= National School of Blacksmithing =

The National School of Blacksmithing (NSB) is part of Herefordshire and Ludlow College, a college of further education (FE). It is located at the Centre for Rural Crafts in Holme Lacy, approximately 6 miles (10 km) from the city of Hereford, Herefordshire, England.

==History==
The school was founded in 1946 in Hereford. It moved to its present purpose-built facility (which it shares with Hereford School of Farriery) in 2000, having previously been situated at HCT's Folly Lane, Hereford campus. (Hereford School of Farriery previously occupied a site on Burcott Road, Hereford). The new Centre for Rural Crafts was opened by The Princess Royal.

=== Students ===
NSB students come from a broad range of ages, backgrounds and nationalities. The school has a tradition of training international students from the Commonwealth, USA and Europe as well as the UK.

===The Centre for Rural Crafts===
The move to the Centre for Rural Crafts in 2000 meant considerable expansion as the facility now contains 79 hearths in total; 42 in the blacksmithing bays, and 36 in the farriery bays, as well as a separate demonstration forge area with seating for 36 students.

Organised into 3 'bays' with 14 hearths and anvils per bay, each of the 3 blacksmithing bays has its own powerhammers, flypress and other associated equipment and impedimenta.

The school also has its own welding and fabrication section where MIG, MAG, TIG, and MMA disciplines are taught as well brazing, soldering and sheet-metalworking.

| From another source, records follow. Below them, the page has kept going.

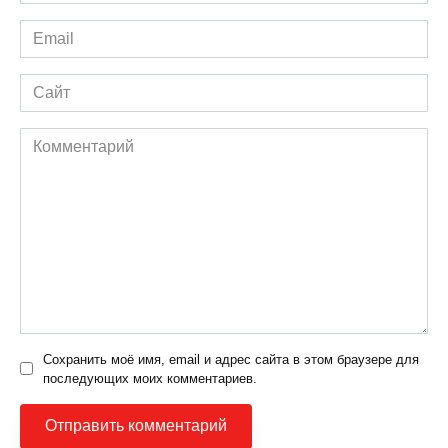
*
Email
*
Сайт
Комментарий
Сохранить моё имя, email и адрес сайта в этом браузере для
последующих моих комментариев.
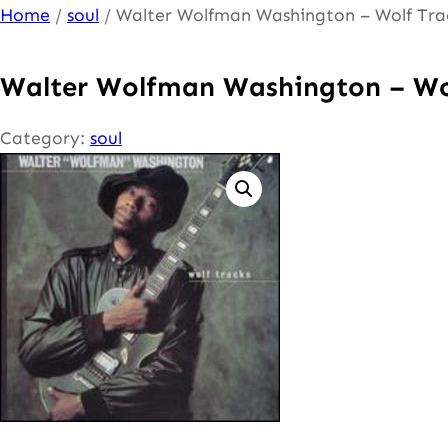
Ga
Home
/
soul
/ Walter Wolfman Washington – Wolf Tra
naar
de
Walter Wolfman Washington – Wo
inhoud
Category:
soul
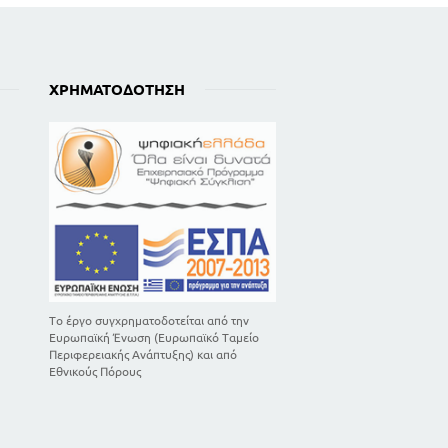
ΧΡΗΜΑΤΟΔΌΤΗΣΗ
Το έργο συγχρηματοδοτείται από την
Ευρωπαϊκή Ένωση (Ευρωπαϊκό Ταμείο
Περιφερειακής Ανάπτυξης) και από
Εθνικούς Πόρους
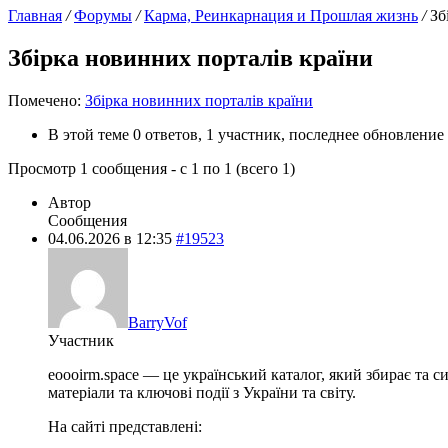
Главная
/
Форумы
/
Карма, Реинкарнация и Прошлая жизнь
/
Зб
Збірка новинних порталів країни
Помечено:
Збірка новинних порталів країни
В этой теме 0 ответов, 1 участник, последнее обновление
Просмотр 1 сообщения - с 1 по 1 (всего 1)
Автор
Сообщения
04.06.2026 в 12:35
#19523
BarryVof
Участник
eoooirm.space — це український каталог, який збирає та 
матеріали та ключові події з України та світу.
На сайті представлені:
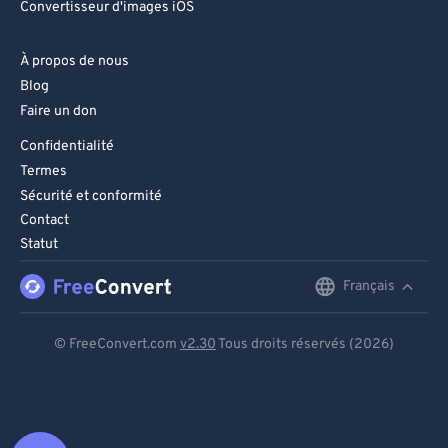
Convertisseur d'images iOS
À propos de nous
Blog
Faire un don
Confidentialité
Termes
Sécurité et conformité
Contact
Statut
Français
English
Deutsch
© FreeConvert.com
v2.30
Tous droits réservés (2026)
Español
Français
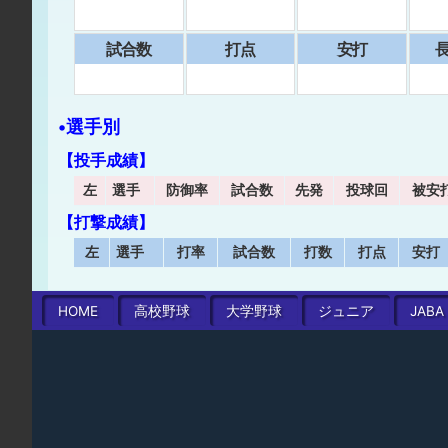
試合数
打点
安打
⻑
•選手別
【投手成績】
左
選手
防御率
試合数
先発
投球回
被安
【打撃成績】
左
選手
打率
試合数
打数
打点
安打
HOME
高校
野球
大学
野球
ジュニア
JABA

Technical drawing, design, graphics and theory classes take place in a range of classrooms above the IT suite and subject staff offices.

===Courses===
The NSB runs full-time training courses from one to three years duration, as well as block release courses for apprentices and other craftsmen/craftswomen in industry. The school also runs night classes for those unable to take up full-time training. In addition, seminars (such as for WCB judges and the National Heritage Ironwork Group) also take place there. The school jointly runs a B.A. degree in Artist Blacksmithing with Hereford College of Arts.